Can you render each line of source code in the material below as a JSON list of strings, one string per line, with blank lines and the pictures left out?

____ DATA FOR THIS TASK

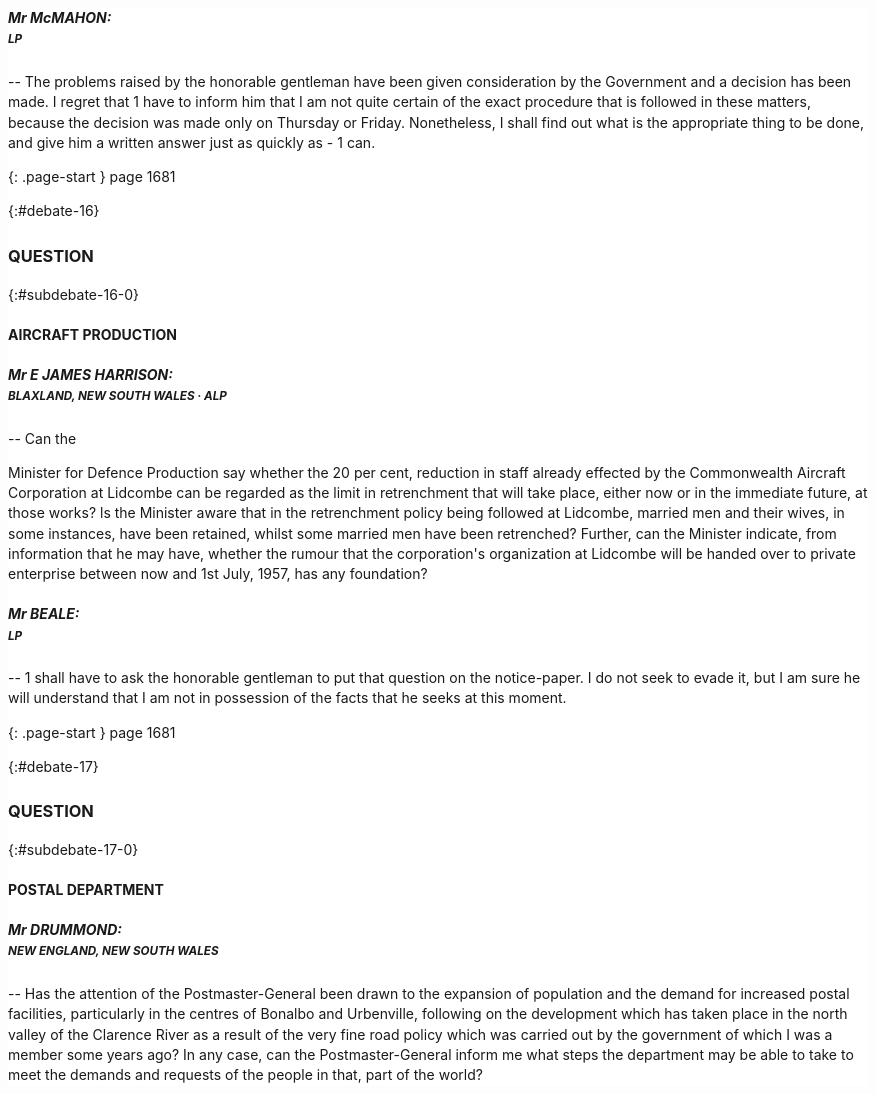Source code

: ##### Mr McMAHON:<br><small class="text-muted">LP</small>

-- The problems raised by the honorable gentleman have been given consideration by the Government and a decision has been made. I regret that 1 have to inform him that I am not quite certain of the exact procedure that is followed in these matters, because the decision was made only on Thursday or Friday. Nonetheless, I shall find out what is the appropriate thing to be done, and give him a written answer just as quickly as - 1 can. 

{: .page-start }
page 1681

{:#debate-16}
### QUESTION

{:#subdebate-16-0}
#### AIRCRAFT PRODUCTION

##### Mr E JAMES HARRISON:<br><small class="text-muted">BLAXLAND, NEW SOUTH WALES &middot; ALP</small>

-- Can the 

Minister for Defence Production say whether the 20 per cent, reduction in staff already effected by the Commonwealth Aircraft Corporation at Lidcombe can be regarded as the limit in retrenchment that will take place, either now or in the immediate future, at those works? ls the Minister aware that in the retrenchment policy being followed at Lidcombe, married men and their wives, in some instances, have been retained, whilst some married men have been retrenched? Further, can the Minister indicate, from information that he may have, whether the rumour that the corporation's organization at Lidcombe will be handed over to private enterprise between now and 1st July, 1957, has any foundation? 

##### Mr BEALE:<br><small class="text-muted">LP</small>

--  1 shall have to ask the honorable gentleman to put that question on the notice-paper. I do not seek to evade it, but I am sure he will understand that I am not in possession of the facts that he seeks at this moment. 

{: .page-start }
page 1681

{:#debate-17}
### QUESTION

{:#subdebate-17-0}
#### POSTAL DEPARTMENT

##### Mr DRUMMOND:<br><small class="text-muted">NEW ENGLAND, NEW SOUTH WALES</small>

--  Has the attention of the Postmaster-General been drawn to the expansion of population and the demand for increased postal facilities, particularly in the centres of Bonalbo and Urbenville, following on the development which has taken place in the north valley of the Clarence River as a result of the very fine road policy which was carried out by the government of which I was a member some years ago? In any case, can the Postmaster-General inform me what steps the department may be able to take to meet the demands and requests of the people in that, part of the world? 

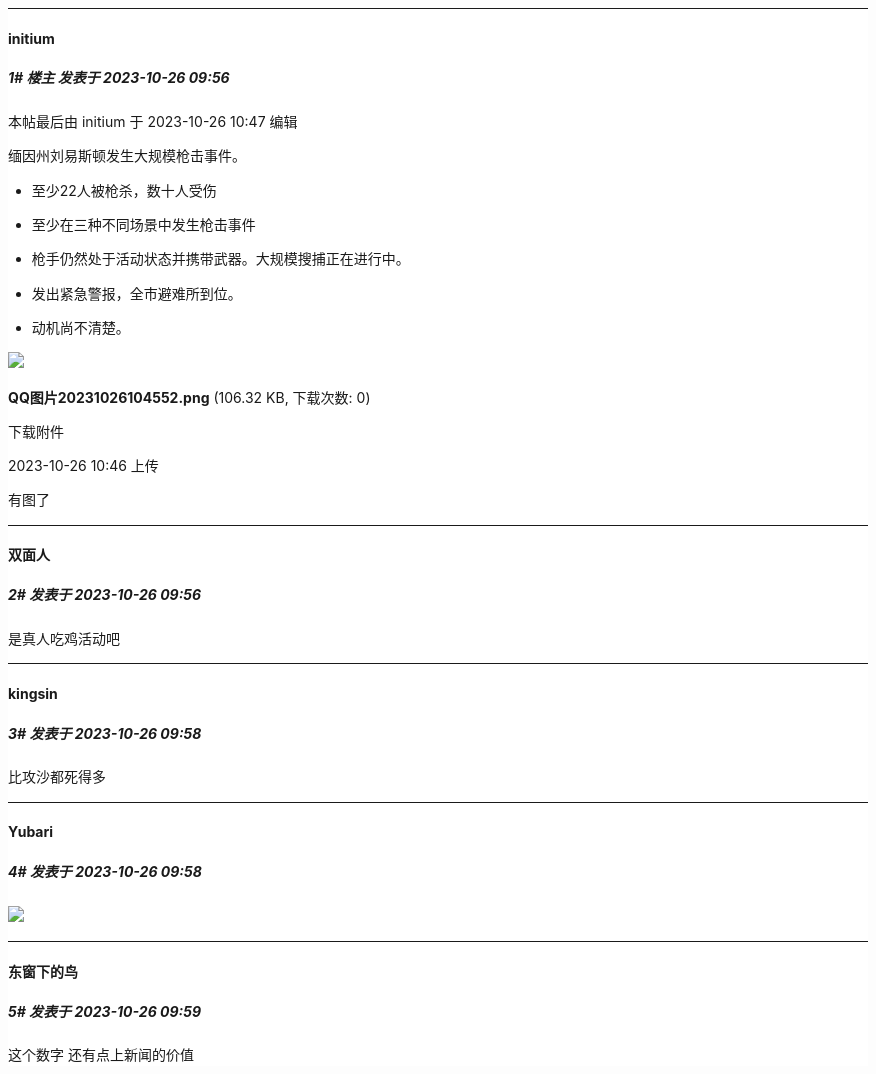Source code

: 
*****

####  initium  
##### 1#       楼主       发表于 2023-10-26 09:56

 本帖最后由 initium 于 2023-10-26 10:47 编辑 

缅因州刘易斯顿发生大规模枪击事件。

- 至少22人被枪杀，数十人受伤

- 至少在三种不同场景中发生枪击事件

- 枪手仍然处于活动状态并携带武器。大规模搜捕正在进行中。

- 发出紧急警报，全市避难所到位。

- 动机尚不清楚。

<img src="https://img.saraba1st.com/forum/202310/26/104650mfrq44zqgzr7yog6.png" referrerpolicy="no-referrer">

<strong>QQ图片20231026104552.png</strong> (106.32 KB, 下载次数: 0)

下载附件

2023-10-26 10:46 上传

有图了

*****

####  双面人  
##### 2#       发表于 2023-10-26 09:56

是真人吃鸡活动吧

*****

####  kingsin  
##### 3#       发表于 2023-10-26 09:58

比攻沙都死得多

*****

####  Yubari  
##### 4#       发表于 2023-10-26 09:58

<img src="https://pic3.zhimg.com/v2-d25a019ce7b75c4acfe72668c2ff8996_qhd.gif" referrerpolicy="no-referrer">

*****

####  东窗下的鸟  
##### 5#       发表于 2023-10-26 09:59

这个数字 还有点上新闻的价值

________

● ANSWER TO THIS EXERCISE:
[
  "Source code",
  ": ##### Mr McMAHON:<br><small class=\"text-muted\">LP</small>",
  "-- The problems raised by the honorable gentleman have been given consideration by the Government and a decision has been made. I regret that 1 have to inform him that I am not quite certain of the exact procedure that is followed in these matters, because the decision was made only on Thursday or Friday. Nonetheless, I shall find out what is the appropriate thing to be done, and give him a written answer just as quickly as - 1 can. ",
  "{: .page-start }",
  "page 1681",
  "{:#debate-16}",
  "### QUESTION",
  "{:#subdebate-16-0}",
  "#### AIRCRAFT PRODUCTION",
  "##### Mr E JAMES HARRISON:<br><small class=\"text-muted\">BLAXLAND, NEW SOUTH WALES &middot; ALP</small>",
  "-- Can the ",
  "Minister for Defence Production say whether the 20 per cent, reduction in staff already effected by the Commonwealth Aircraft Corporation at Lidcombe can be regarded as the limit in retrenchment that will take place, either now or in the immediate future, at those works? ls the Minister aware that in the retrenchment policy being followed at Lidcombe, married men and their wives, in some instances, have been retained, whilst some married men have been retrenched? Further, can the Minister indicate, from information that he may have, whether the rumour that the corporation's organization at Lidcombe will be handed over to private enterprise between now and 1st July, 1957, has any foundation? ",
  "##### Mr BEALE:<br><small class=\"text-muted\">LP</small>",
  "--  1 shall have to ask the honorable gentleman to put that question on the notice-paper. I do not seek to evade it, but I am sure he will understand that I am not in possession of the facts that he seeks at this moment. ",
  "{: .page-start }",
  "page 1681",
  "{:#debate-17}",
  "### QUESTION",
  "{:#subdebate-17-0}",
  "#### POSTAL DEPARTMENT",
  "##### Mr DRUMMOND:<br><small class=\"text-muted\">NEW ENGLAND, NEW SOUTH WALES</small>",
  "--  Has the attention of the Postmaster-General been drawn to the expansion of population and the demand for increased postal facilities, particularly in the centres of Bonalbo and Urbenville, following on the development which has taken place in the north valley of the Clarence River as a result of the very fine road policy which was carried out by the government of which I was a member some years ago? In any case, can the Postmaster-General inform me what steps the department may be able to take to meet the demands and requests of the people in that, part of the world? ",
  "Source code",
  ": ",
  "*****",
  "####  initium  ",
  "##### 1#       楼主       发表于 2023-10-26 09:56",
  " 本帖最后由 initium 于 2023-10-26 10:47 编辑 ",
  "缅因州刘易斯顿发生大规模枪击事件。",
  "- 至少22人被枪杀，数十人受伤",
  "- 至少在三种不同场景中发生枪击事件",
  "- 枪手仍然处于活动状态并携带武器。大规模搜捕正在进行中。",
  "- 发出紧急警报，全市避难所到位。",
  "- 动机尚不清楚。",
  "<img src=\"https://img.saraba1st.com/forum/202310/26/104650mfrq44zqgzr7yog6.png\" referrerpolicy=\"no-referrer\">",
  "<strong>QQ图片20231026104552.png</strong> (106.32 KB, 下载次数: 0)",
  "下载附件",
  "2023-10-26 10:46 上传",
  "有图了",
  "*****",
  "####  双面人  ",
  "##### 2#       发表于 2023-10-26 09:56",
  "是真人吃鸡活动吧",
  "*****",
  "####  kingsin  ",
  "##### 3#       发表于 2023-10-26 09:58",
  "比攻沙都死得多",
  "*****",
  "####  Yubari  ",
  "##### 4#       发表于 2023-10-26 09:58",
  "<img src=\"https://pic3.zhimg.com/v2-d25a019ce7b75c4acfe72668c2ff8996_qhd.gif\" referrerpolicy=\"no-referrer\">",
  "*****",
  "####  东窗下的鸟  ",
  "##### 5#       发表于 2023-10-26 09:59",
  "这个数字 还有点上新闻的价值"
]